──────── DATA SHOWN

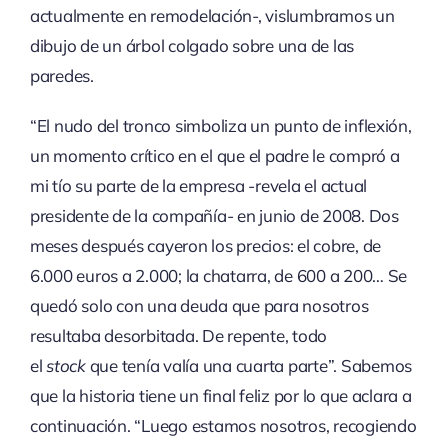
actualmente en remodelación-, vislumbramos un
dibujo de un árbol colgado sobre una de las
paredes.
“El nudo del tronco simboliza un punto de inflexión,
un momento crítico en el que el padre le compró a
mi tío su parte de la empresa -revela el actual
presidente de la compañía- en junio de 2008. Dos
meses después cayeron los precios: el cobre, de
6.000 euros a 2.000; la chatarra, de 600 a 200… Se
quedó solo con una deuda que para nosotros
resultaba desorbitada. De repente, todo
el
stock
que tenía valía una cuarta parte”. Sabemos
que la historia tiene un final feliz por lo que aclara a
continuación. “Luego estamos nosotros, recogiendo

────────────────
──────── DATA SHOWN

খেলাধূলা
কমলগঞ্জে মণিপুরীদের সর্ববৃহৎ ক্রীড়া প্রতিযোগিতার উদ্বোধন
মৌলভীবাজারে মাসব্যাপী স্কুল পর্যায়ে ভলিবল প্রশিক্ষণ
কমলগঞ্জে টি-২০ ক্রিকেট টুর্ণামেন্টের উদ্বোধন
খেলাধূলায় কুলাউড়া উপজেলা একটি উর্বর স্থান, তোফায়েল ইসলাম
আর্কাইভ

────────────────
──────── DATA SHOWN

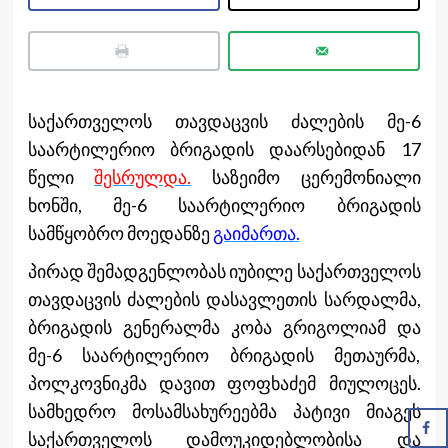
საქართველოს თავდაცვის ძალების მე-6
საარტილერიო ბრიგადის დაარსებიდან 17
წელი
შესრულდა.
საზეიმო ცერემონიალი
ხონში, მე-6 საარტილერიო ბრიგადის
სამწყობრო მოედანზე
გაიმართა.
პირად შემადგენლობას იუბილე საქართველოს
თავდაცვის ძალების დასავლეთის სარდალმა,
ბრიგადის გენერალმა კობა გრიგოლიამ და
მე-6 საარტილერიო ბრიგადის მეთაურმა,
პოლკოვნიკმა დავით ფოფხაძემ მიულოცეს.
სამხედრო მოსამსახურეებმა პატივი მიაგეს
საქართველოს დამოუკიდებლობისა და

────────────────

Check each line of the data above for the string "nosotros", and copy the ones that have it.

quedó solo con una deuda que para nosotros
continuación. “Luego estamos nosotros, recogiendo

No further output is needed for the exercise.